Shakespeare depicted Richard as a tyrannical, hunchbacked, bloodthirsty monster who murdered his way to the throne on the death of his brother Edward IV and famously went down fighting to keep his crown crying out "A horse! A horse! My kingdom for a horse!".
Among his alleged victims were former King Henry VI, another of his brothers, and his own nephews - the "Princes in the Tower", one of them 12-year-old Edward V, the rightful king.
MALIGNED
But the Richard III Society and others have argued he was a much-maligned, benevolent ruler, innocent of the crimes Shakespeare laid at his door.
One of those disbelieved the Shakespeare version was screenwriter Philippa Langley, who spent seven years searching for the monarch whose naked body was taken from the battlefield at Bosworth to the Grey Friars' friary in Leicester where it was buried.
While grand sepulchres house the remains of most English monarchs in Westminster Abbey and Windsor Castle, Henry VII, paid just 10 pounds for a memorial to Richard.
It was thought the body was even thrown in a nearby river at a later date but Langley's hunch that the remains were under a municipal car park where someone had painted a letter R on the tarmac proved correct.
"At the beginning of the project we never thought we'd be successful, the odds were 1000-1 against," Richard Buckley, who headed the archaeological team from Leicester University, told Reuters.
DNA tests have since left scientists 99.999 percent sure the skeleton with a curved spine was indeed Richard.

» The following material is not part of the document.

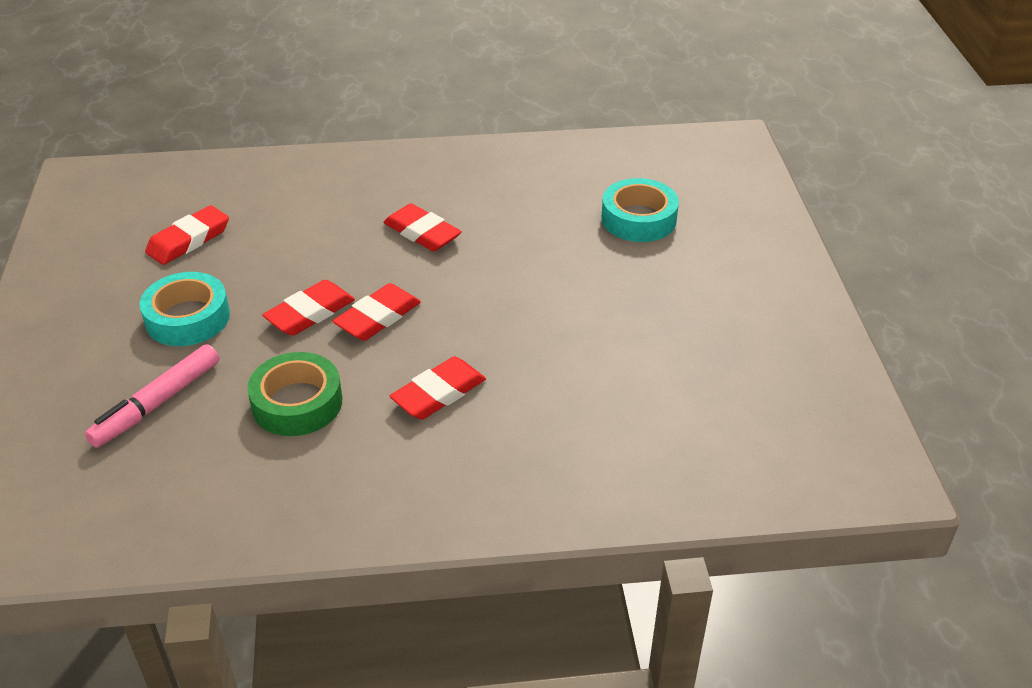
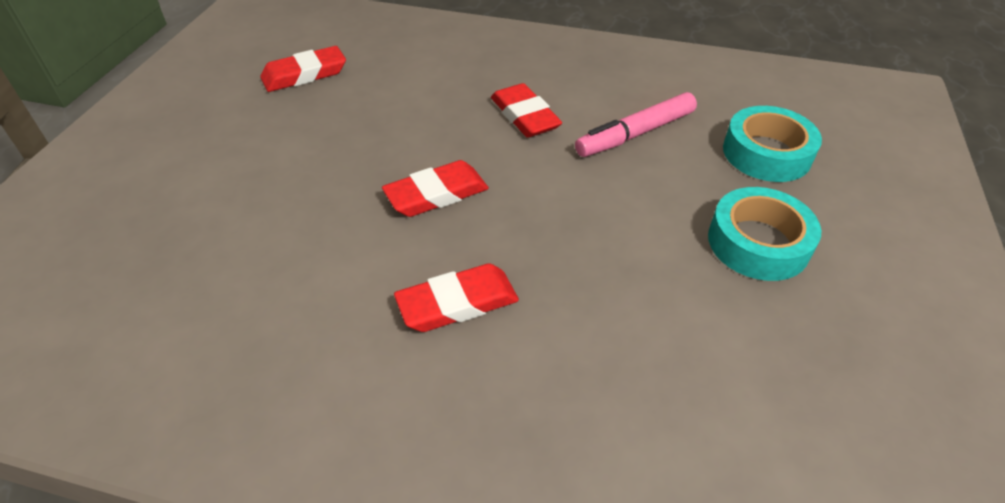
camera: 20 degrees right, 5 degrees up
pink marker [85,344,219,448] -> pink marker moved to [575,92,697,157]
turquoise tape [140,272,230,346] -> turquoise tape moved to [708,187,821,281]
green tape [247,352,342,436] -> none
red eraser [262,280,355,336] -> none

Tests showed he had suffered 11 wounds, including nine to the skull and a potentially fatal blow to the pelvis.
The wounds were consistent with accounts that he died, unhorsed, having lost his helmet in battle.
On Sunday, a cortege with his coffin will tour villages in Leicestershire and the battlefield site at Bosworth then placed on public display at Leicester Cathedral before re-burial next Thursday.
"The last time he left that battlefield, he left it naked slung over a horse," Langley said. "To take him back him there and to honor him there now as a king, I think it's making peace with the past so I hope that will be a special thing."
Thursday's ceremony will be overseen by the Archbishop of Canterbury, the spiritual head of the Anglican church, with the current royal family represented by the Countess of Wessex, the wife of Queen Elizabeth's youngest son Prince Edward, and the queen's cousin, the Duke of Gloucester.
Even Langley and Stone are staggered by the interest in Richard.
"We always hoped if we found a medieval king they'd be some interest," Langley told Reuters. "We never saw the interest coming that we did from Russia, and Brazil and Japan and Australia and the Americas. It really came from everywhere."
DIVISIVE
Divisive in life, Richard has also proved polarizing in death.
The Plantagenet Alliance, which includes some distant descendants, demanded he should be re-buried in York, the power base of his 26-month reign. They took the matter to court but were over-ruled.
Langley herself was unhappy with the design of the tomb in which his coffin will be laid to rest.
Some historians are not even sure the remains are those of Richard and cannot understand the fuss over his re-burial.
"I'm not altogether convinced it's him and I also find it slightly anachronistic because after all he clearly had a funeral and a burial and things 500 years ago," Professor Michael Hicks, an expert on Richard, told Reuters.
"It is a bit unnecessary, but it is aiming at the populace market and it reaches it, it captures people's imagination without necessarily telling us very much history.
"Can one draw a lot of conclusions from the bones about his life, lifestyle, character? I doubt it very much."
One person who is thrilled is Canadian-born Michael Ibsen, who genealogists said was the direct descendant of Richard's sister, Anne of York, and whose DNA was crucial to identifying Richard. A furniture-maker by trade, he has made the coffin.
On Sunday, the skeleton was placed in the lead-lined casket, wrapped in woolen fleece, wadding and linen, along with a rosary, and sealed by Ibsen.
"I have to confess there have been times when I've stood back at the end of the day alone in the workshop and think 'gosh I'm making Richard III's coffin'," he told Reuters.